6.2 Summarising data
6.2.1 Table summaries
# To generate a table with the full descriptions
species.description.table <- with(species.annotated,
table(NCA.description, Endemicity.description))
head(species.description.table[,1:2],10)
## Endemicity.description
## NCA.description Australian endemic Australian vagrant
## Australian endemic 0 0
## Australian vagrant 0 0
## Conservation dependent 0 0
## Critically endangered 0 0
## Critically endangered wildlife 0 0
## Endangered 0 0
## Endangered wildlife 24 0
## Extinct 0 0
## Extinct in the wild wildlife 5 0
## International vagrant 0 0
But this table includes endemicity under the NCA status, and vice versa. This is because when we used cbind or merge earlier, those two columns were created as factors. The values of those factors were not just those present in the list, but everything in the original annotation file (i.e. all NCA, EPBC and Endemicity descriptions).
# To get rid of all the irrelevent or inappropriate factor values, we can
# re-factor those two columns
species.annotated$NCA.description <- factor(species.annotated$NCA.description)

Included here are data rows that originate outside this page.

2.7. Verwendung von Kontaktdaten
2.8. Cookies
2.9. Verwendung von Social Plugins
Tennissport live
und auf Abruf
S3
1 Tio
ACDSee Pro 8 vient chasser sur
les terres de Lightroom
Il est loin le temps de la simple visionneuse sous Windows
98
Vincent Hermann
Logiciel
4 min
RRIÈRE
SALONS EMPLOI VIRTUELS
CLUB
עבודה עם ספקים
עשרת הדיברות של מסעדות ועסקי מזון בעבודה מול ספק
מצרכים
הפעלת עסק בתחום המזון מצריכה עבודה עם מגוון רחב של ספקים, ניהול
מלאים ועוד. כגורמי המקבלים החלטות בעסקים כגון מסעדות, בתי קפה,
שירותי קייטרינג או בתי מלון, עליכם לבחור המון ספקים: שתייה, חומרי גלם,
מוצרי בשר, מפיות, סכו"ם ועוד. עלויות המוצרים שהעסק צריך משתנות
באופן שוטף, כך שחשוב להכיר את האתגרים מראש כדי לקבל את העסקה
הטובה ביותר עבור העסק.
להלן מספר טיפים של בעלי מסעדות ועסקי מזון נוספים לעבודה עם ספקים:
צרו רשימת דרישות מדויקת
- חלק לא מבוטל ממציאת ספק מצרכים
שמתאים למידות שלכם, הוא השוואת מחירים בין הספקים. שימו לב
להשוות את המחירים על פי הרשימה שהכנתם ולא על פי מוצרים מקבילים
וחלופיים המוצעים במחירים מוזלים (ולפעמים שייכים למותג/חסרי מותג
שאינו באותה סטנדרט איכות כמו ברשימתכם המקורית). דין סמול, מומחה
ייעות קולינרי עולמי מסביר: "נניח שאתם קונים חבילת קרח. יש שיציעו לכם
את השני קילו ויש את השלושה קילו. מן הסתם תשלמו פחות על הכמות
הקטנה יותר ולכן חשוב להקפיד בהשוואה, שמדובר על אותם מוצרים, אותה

species.annotated$Endemicity.description <-
factor(species.annotated$Endemicity.description)
# Then repeat the table generation, and check again
species.description.table <- with(species.annotated,
table(NCA.description, Endemicity.description))

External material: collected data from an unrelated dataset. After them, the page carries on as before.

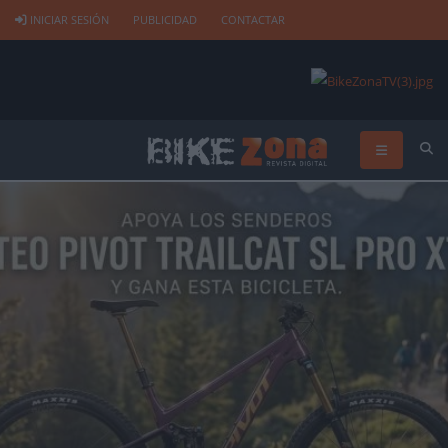
INICIAR SESIÓN
PUBLICIDAD
CONTACTAR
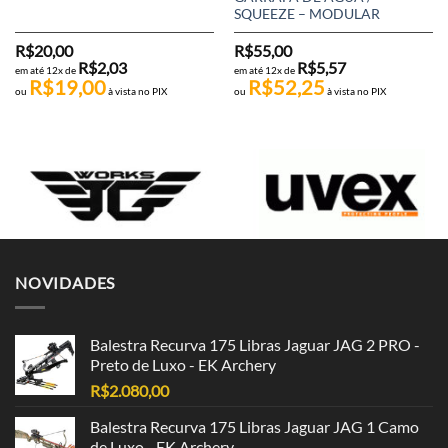
SQUEEZE – MODULAR
R$
20,00
R$
55,00
R$
2,03
R$
5,57
em até 12x de
em até 12x de
R$
19,00
R$
52,25
ou
à vista no PIX
ou
à vista no PIX
NOVIDADES
Balestra Recurva 175 Libras Jaguar JAG 2 PRO -
Preto de Luxo - EK Archery
R$
2.080,00
Balestra Recurva 175 Libras Jaguar JAG 1 Camo
de Luxo - EK Archery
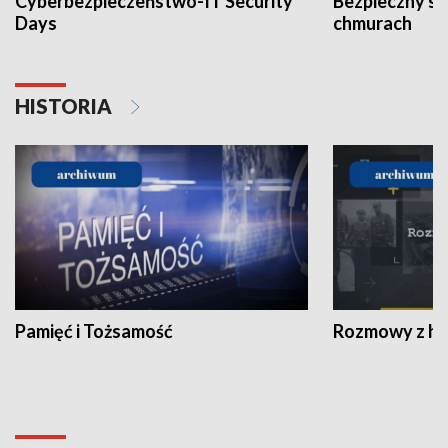
Cyberbezpieczeństwo-IT Security
Bezpieczny s
Days
chmurach
HISTORIA
Pamięć i Tożsamość
Rozmowy z his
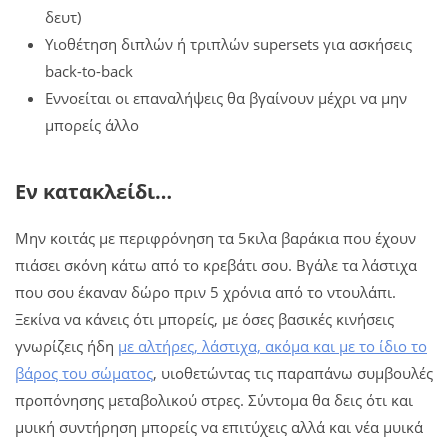
δευτ)
Υιοθέτηση διπλών ή τριπλών supersets για ασκήσεις
back-to-back
Εννοείται οι επαναλήψεις θα βγαίνουν μέχρι να μην
μπορείς άλλο
Εν κατακλείδι…
Μην κοιτάς με περιφρόνηση τα 5κιλα βαράκια που έχουν
πιάσει σκόνη κάτω από το κρεβάτι σου. Βγάλε τα λάστιχα
που σου έκαναν δώρο πριν 5 χρόνια από το ντουλάπι.
Ξεκίνα να κάνεις ότι μπορείς, με όσες βασικές κινήσεις
γνωρίζεις ήδη
με αλτήρες, λάστιχα, ακόμα και με το ίδιο το
βάρος του σώματος
, υιοθετώντας τις παραπάνω συμβουλές
προπόνησης μεταβολικού στρες. Σύντομα θα δεις ότι και
μυική συντήρηση μπορείς να επιτύχεις αλλά και νέα μυικά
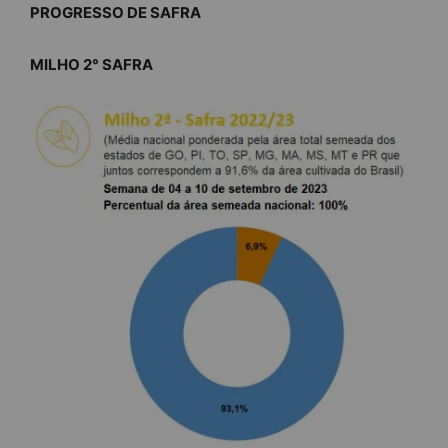
PROGRESSO DE SAFRA
MILHO 2° SAFRA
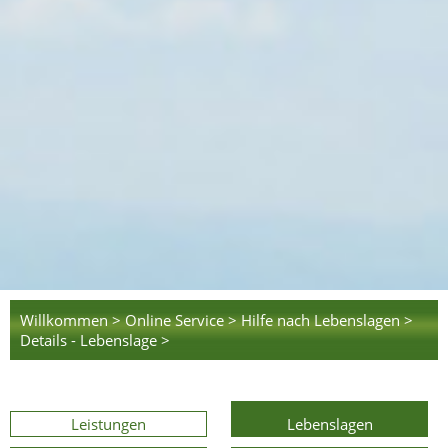
Willkommen >
Online Service >
Hilfe nach Lebenslagen >
Details - Lebenslage >
Leistungen
Lebenslagen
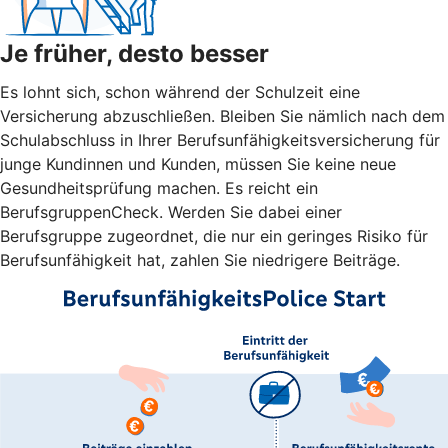
Je früher, desto besser
Es lohnt sich, schon während der Schulzeit eine
Versicherung abzuschließen. Bleiben Sie nämlich nach dem
Schulabschluss in Ihrer Berufsunfähigkeitsversicherung für
junge Kundinnen und Kunden, müssen Sie keine neue
Gesundheitsprüfung machen. Es reicht ein
BerufsgruppenCheck. Werden Sie dabei einer
Berufsgruppe zugeordnet, die nur ein geringes Risiko für
Berufsunfähigkeit hat, zahlen Sie niedrigere Beiträge.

species.description.table[,1:2]
## Endemicity.description
## NCA.description Australian endemic Australian vagrant
## Endangered wildlife 24 0
## Extinct in the wild wildlife 5 0
## Least concern wildlife 1968 2
## Near threatened wildlife 30 0
## Special least concern wildlife 4 0
## Vulnerable wildlife 53 0
# The NCA.description column is, like all factors, sorted alphabetically by default.
# To put it in a custom order, we can reassign the levels
levels(species.annotated$NCA.description)

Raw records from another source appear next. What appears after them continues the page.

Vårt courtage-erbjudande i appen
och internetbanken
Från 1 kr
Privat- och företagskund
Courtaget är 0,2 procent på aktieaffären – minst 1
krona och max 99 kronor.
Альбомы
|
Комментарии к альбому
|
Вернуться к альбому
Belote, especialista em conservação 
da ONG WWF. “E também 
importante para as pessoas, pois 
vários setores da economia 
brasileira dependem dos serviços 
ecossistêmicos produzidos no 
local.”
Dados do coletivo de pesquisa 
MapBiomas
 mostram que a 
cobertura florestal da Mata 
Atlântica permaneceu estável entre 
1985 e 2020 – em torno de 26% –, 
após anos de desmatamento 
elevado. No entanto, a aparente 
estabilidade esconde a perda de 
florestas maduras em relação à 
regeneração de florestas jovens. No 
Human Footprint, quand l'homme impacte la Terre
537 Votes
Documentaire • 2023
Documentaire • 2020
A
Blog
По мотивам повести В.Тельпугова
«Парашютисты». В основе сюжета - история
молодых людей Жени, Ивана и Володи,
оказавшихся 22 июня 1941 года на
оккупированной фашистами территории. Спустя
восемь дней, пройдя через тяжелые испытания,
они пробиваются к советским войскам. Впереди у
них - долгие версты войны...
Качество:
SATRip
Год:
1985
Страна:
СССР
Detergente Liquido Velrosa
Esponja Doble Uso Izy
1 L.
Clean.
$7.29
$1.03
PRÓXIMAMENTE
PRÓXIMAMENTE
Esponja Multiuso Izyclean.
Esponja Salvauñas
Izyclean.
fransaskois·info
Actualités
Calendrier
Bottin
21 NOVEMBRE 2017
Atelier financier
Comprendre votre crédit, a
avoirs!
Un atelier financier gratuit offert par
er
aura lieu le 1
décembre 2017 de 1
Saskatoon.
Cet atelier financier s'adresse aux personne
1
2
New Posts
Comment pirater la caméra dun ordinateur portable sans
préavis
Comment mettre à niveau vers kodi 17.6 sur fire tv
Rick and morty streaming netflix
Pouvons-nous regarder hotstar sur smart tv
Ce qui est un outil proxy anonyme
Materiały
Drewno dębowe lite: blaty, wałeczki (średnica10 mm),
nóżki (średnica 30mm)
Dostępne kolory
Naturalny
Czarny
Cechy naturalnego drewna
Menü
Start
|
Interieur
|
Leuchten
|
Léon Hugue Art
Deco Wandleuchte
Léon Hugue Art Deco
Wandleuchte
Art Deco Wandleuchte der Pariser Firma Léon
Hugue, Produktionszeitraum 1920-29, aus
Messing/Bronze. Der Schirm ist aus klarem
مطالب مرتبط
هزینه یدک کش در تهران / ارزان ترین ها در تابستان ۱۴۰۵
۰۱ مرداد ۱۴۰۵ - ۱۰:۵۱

## [1] "Endangered wildlife" "Extinct in the wild wildlife"
## [3] "Least concern wildlife" "Near threatened wildlife"
## [5] "Special least concern wildlife" "Vulnerable wildlife"
species.annotated$NCA.description <- factor(species.annotated$NCA.description,
levels(species.annotated$NCA.description)[c(2,1,6,4,5,3)])
levels(species.annotated$NCA.description)
## [1] "Extinct in the wild wildlife" "Endangered wildlife"
## [3] "Vulnerable wildlife" "Near threatened wildlife"
## [5] "Special least concern wildlife" "Least concern wildlife"
# And now produce the final, non-redundant and ordered table
species.description.table <- with(species.annotated,
table(NCA.description, Endemicity.description))
species.description.table[,1:2]
## Endemicity.description
## NCA.description Australian endemic Australian vagrant
## Extinct in the wild wildlife 5 0
## Endangered wildlife 24 0
## Vulnerable wildlife 53 0
## Near threatened wildlife 30 0
## Special least concern wildlife 4 0
## Least concern wildlife 1968 2